___ EXCERPT TO READ ___

The aggregation challenge is that drivers near zone boundaries should contribute to both the zone they are in and their adjacent zones. A driver waiting at the edge of Zone A is effectively supply for both Zone A and Zone B. We handle this with boundary weighting - a driver within 500m of a zone boundary contributes 0.6 to their primary zone and 0.4 to the adjacent zone in the supply count.

import h3
from dataclasses import dataclass
from typing import Dict, Tuple
from collections import defaultdict

SURGE_H3_RESOLUTION = 7    # ~5 km2 per cell
BOUNDARY_WEIGHT = 0.6      # primary zone weight for boundary drivers
BOUNDARY_THRESHOLD_M = 500 # meters from cell center boundary

@dataclass
class ZoneMetrics:
    zone_id: str
    vehicle_class: str
    supply_count: float       # available drivers (weighted)
    demand_count: float       # open requests + forecast
    supply_demand_ratio: float
    timestamp_sec: int

def assign_driver_to_zones(
    driver_lat: float,
    driver_lon: float,
    vehicle_class: str
) -> Dict[str, float]:
    """
    Returns a dict of {zone_id: weight} for a driver's position.
    Most drivers are fully inside one zone (weight=1.0).
    Boundary drivers split their contribution.
    """
    primary_cell = h3.latlng_to_cell(driver_lat, driver_lon, SURGE_H3_RESOLUTION)
    # Get distance from cell boundary using H3 cell center distance
    cell_center = h3.cell_to_latlng(primary_cell)
    dist_from_center = haversine_distance_m(
        driver_lat, driver_lon, cell_center[0], cell_center[1]
    )
    cell_radius_m = h3.average_hexagon_edge_length(SURGE_H3_RESOLUTION, unit="m") * 0.866

    if dist_from_center < cell_radius_m - BOUNDARY_THRESHOLD_M:
        # Well inside zone - full weight
        return {primary_cell: 1.0}

    # Near boundary - split weight across neighbors
    neighbors = h3.grid_disk(primary_cell, 1) - {primary_cell}
    # Find which neighbor is closest to the driver
    closest_neighbor = min(
        neighbors,
        key=lambda c: haversine_distance_m(
            driver_lat, driver_lon, *h3.cell_to_latlng(c)
        )
    )

___ TASK INPUTS ___

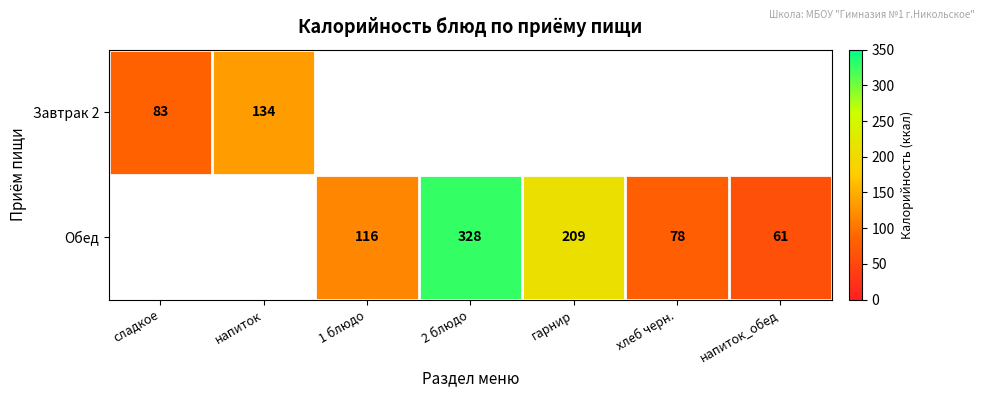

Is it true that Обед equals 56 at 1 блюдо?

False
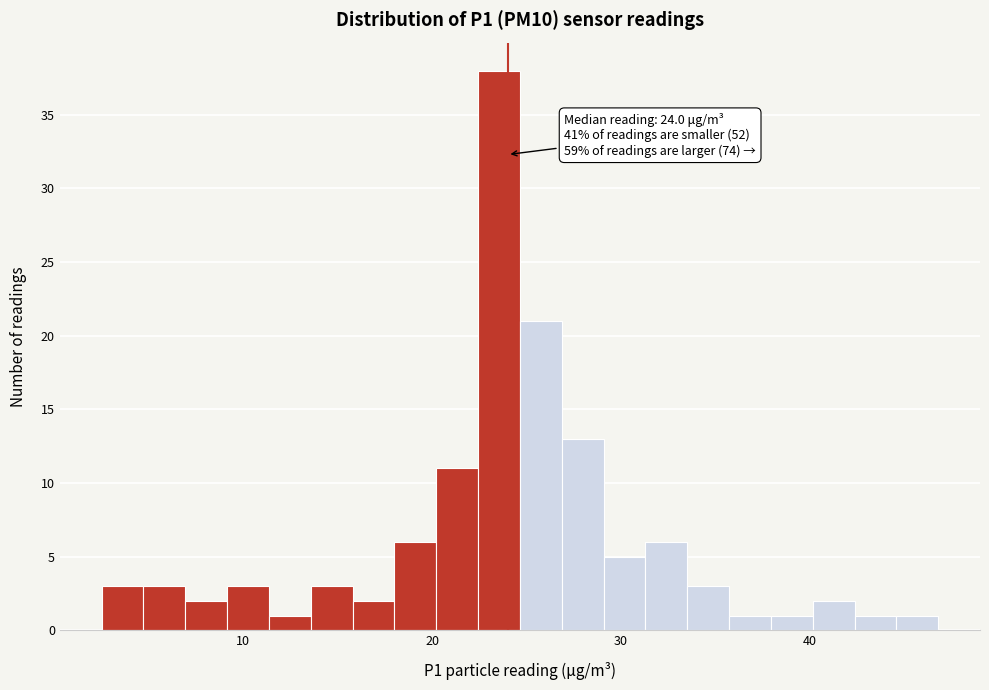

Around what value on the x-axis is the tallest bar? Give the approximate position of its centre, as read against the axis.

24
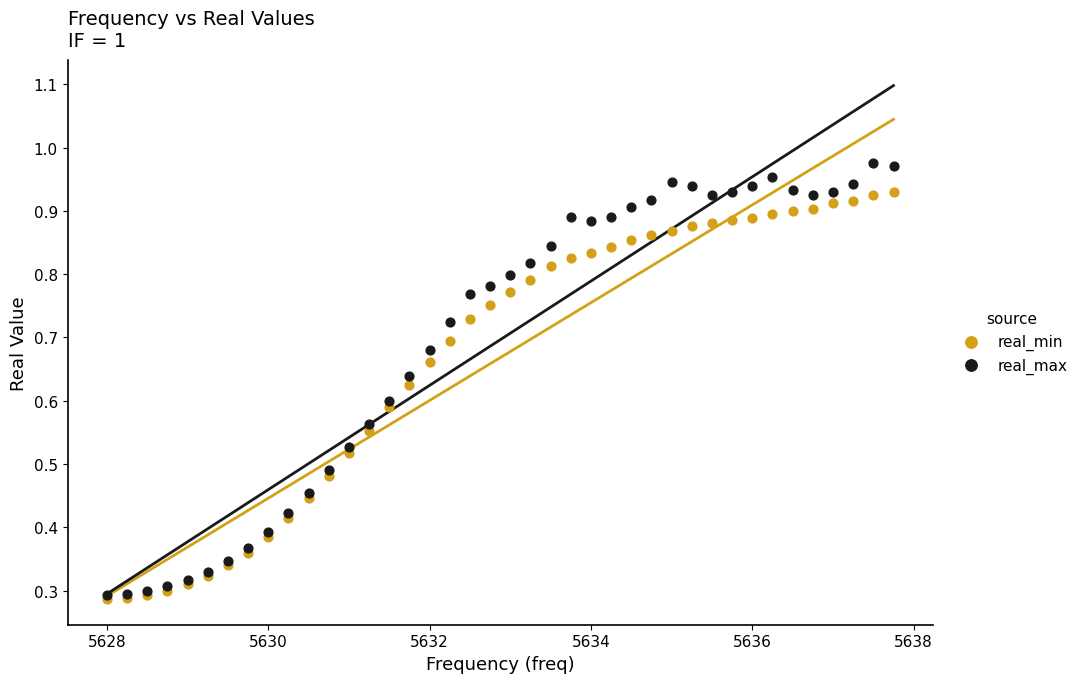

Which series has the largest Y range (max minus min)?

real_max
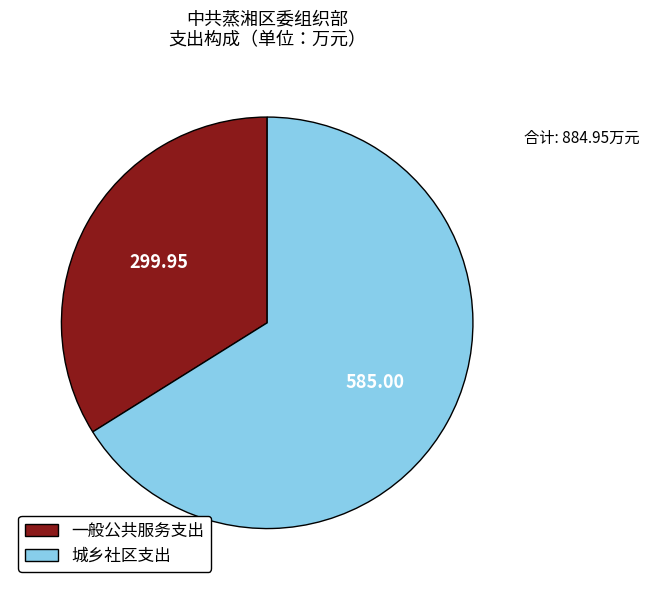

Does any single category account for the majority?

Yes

___
___ TASK INPUTS ___

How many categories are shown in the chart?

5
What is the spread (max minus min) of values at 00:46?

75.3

___

WRITTEN TASK A = Decide whether each statement agrees with the excerpt on driver zone weighting, answering yes or no and quoting the words from the excerpt that decide it. (i) A driver within 500m of a zone boundary contributes 0.6 to the adjacent zone. (ii) The surge H3 resolution is set to 7. (iii) Most drivers are fully inside one zone.
WRITTEN TASK B = Count the lines of the entries that contain the word "minus", and give only that number.
The excerpt on driver zone weighting and the entries have no connection to each other.

EXERCISE OUTPUT A =
(i) No: "contributes 0.6 to their primary zone and 0.4 to the adjacent zone"
(ii) Yes: "SURGE_H3_RESOLUTION = 7"
(iii) Yes: "Most drivers are fully inside one zone (weight=1.0)."

EXERCISE OUTPUT B = 2